間々田優:3人が、それぞれ挑戦して作り上げたっていうのはすごくありますよね。得るものがとても多かったと思います。

──完成した楽曲について、どんな手応えを感じていますか?

間々田優:1月末にツアーのグランドフィナーレがあって、そこで初めてお披露目をさせていただいたんですね。その後は多くのメディアに出させていただいてMVなども放送されているんですが、とても大きな、まるで映画のような曲ですねっていうようなありがたい感想もいただいています。単純に「すごく長い」なんて感想もありますが(笑)、私たち3人のことを全然知らない人でも、これは感動する曲だと思ったとか、展開があって面白いみたいなコメントもあったりして、令和三姉妹というコミュニティーを超えて広がっていっているんだなというのはすごく感じています。可能性を秘めている曲だと思いました。

──ということは、海外からの反応もありそうですね。

スタッフ:今回カップリングとして収録されている「恋の旅☆恋の歌」は3人それぞれのバージョンがあるんですが、実は今、その美良政次バージョンがイギリスで1位になっています。

間々田・中村:えー!すごーい!

美良政次:(笑)。僕はMoi dix Moisというヴィジュアル系バンドもやっているんですが、このバンドのリーダーがMALICE MIZER(※活動休止中)のリーダーということもあって、海外にもファンが多いんですね。その影響もあると思います。僕も今、初めて聞きました(笑)。

──(笑)。

間々田優:もともと国内とか海外とかの隔たりは考えたことないんですが、例えば中村ピアノさんはキャッチーなメロディーや耳に残るメロディーを作るのが本当に得意で、海外のファンの方も多く、言語を超えて届く曲を作るのがとても上手なんです。美良政次さんは今言われたように海外でも認められているバンドをやられているので、自分たちが今見える範囲を超えた広がりやきっかけというのは、充分にあるユニットだと思うんです。自画自賛で申し訳ないんですけど。だからそこは限りなく、今後も考えていきたいなと思っているんですよね。

──もちろん音楽の力ありきだとは思いますが、SNSでの発信や広がり、繋がりなども、音楽家の皆さんにとってよりプラスに働いているのではないかなと思います。
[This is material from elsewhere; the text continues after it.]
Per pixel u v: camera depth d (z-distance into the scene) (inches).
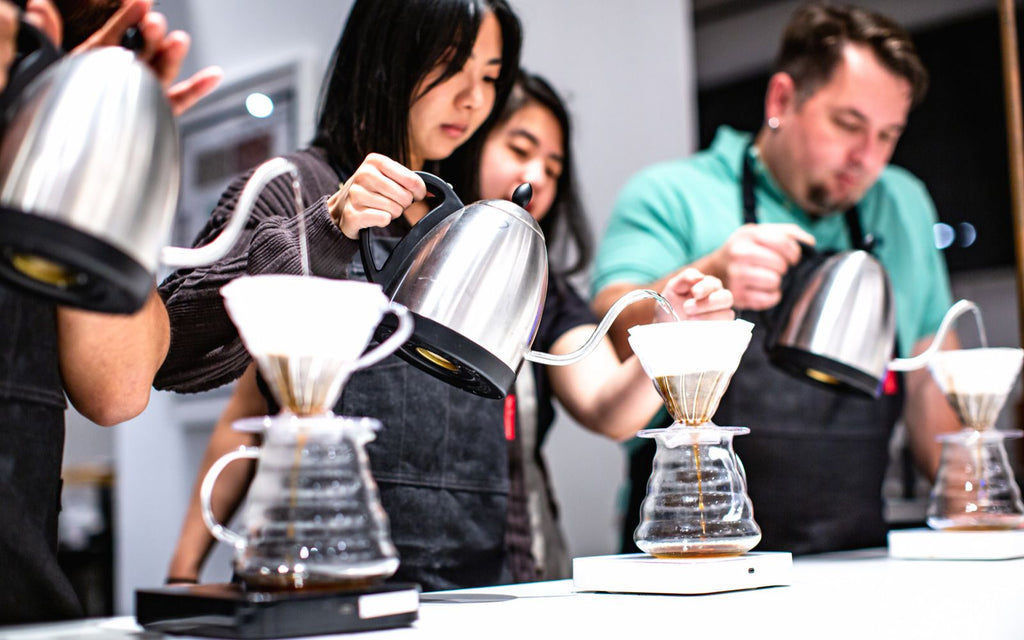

中村ピアノ:そうですね。昔だったらファンレターを送らないと届かないとか、お客さん側の気持ちって意外とわかっているようでわからなかったのかなと思うんですね。でも今はエゴサーチをすると、自分のことを呟いてくれている人が世界中にいることが見てわかる。こんなところにまで届いてるんだなって、そういうことがダイレクトに伝わるから私はすごくいい時代に音楽がやれているなって感じています。そういうお客さんの声は、ちゃんと見ていたいなと思っているので。

──SNSの良さも、これまでのようなダイレクトなコミュニケーションの良さも、今後はきっとみんなが上手く取り入れながらの活動になっていくんでしょうね。

間々田優:私はアーティスト活動を始めて15年以上経つんですが、その中で主となるSNSが変わったり、コミュニティーが変わったり、時世が変わったりもしてきました。でもやっぱり、生で実際に会うとか触れるとか言葉を交わす、それに勝るものはないよなって改めて感じているんですよね。今でこそ有観客でライブが少しずつできるようになってきましたけど、ガイドラインで規制がかかっていたとしても、そこだけは本当に変わらない大切なものだなっていうのはこれからも強く認識してやっていきたいなと思っています。